BEGIN

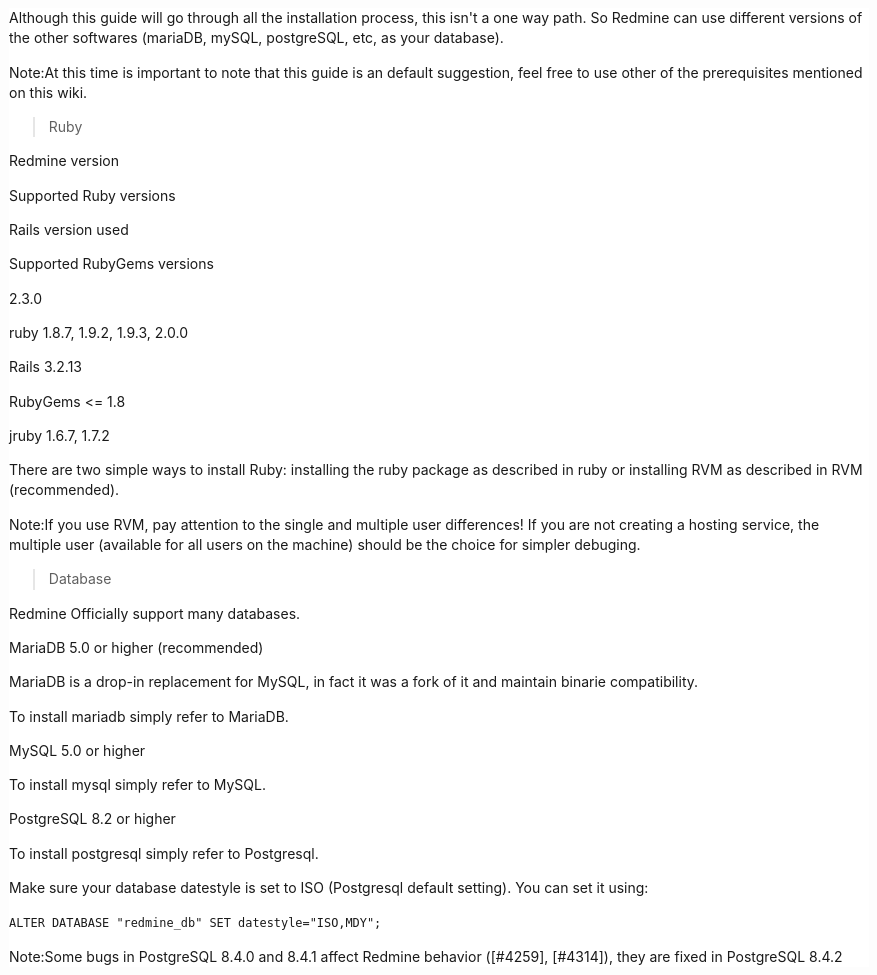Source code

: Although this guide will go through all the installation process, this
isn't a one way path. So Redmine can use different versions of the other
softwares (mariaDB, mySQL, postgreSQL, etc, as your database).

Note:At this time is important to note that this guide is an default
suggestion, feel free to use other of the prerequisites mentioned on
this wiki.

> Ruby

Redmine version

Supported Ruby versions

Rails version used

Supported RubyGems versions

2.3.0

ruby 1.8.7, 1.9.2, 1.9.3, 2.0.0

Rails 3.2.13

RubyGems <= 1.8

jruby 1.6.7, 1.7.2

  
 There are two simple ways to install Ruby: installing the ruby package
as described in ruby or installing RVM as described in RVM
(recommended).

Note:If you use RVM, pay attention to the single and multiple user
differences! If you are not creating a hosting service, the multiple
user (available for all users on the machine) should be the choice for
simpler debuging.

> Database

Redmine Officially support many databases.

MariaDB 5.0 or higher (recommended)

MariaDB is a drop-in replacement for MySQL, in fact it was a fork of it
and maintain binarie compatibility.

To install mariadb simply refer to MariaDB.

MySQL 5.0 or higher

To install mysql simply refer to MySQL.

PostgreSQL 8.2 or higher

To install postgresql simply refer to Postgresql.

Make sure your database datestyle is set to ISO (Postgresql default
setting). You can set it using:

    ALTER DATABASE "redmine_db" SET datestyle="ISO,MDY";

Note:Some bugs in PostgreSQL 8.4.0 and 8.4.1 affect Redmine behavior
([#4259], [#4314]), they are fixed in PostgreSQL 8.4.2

END

(Exercise instructions): Find the line with "Note:If you use" in the listing. Reproduce it and all the lines after it, exactly, through the last line.

(Response):
Note:If you use RVM, pay attention to the single and multiple user
differences! If you are not creating a hosting service, the multiple
user (available for all users on the machine) should be the choice for
simpler debuging.

> Database

Redmine Officially support many databases.

MariaDB 5.0 or higher (recommended)

MariaDB is a drop-in replacement for MySQL, in fact it was a fork of it
and maintain binarie compatibility.

To install mariadb simply refer to MariaDB.

MySQL 5.0 or higher

To install mysql simply refer to MySQL.

PostgreSQL 8.2 or higher

To install postgresql simply refer to Postgresql.

Make sure your database datestyle is set to ISO (Postgresql default
setting). You can set it using:

    ALTER DATABASE "redmine_db" SET datestyle="ISO,MDY";

Note:Some bugs in PostgreSQL 8.4.0 and 8.4.1 affect Redmine behavior
([#4259], [#4314]), they are fixed in PostgreSQL 8.4.2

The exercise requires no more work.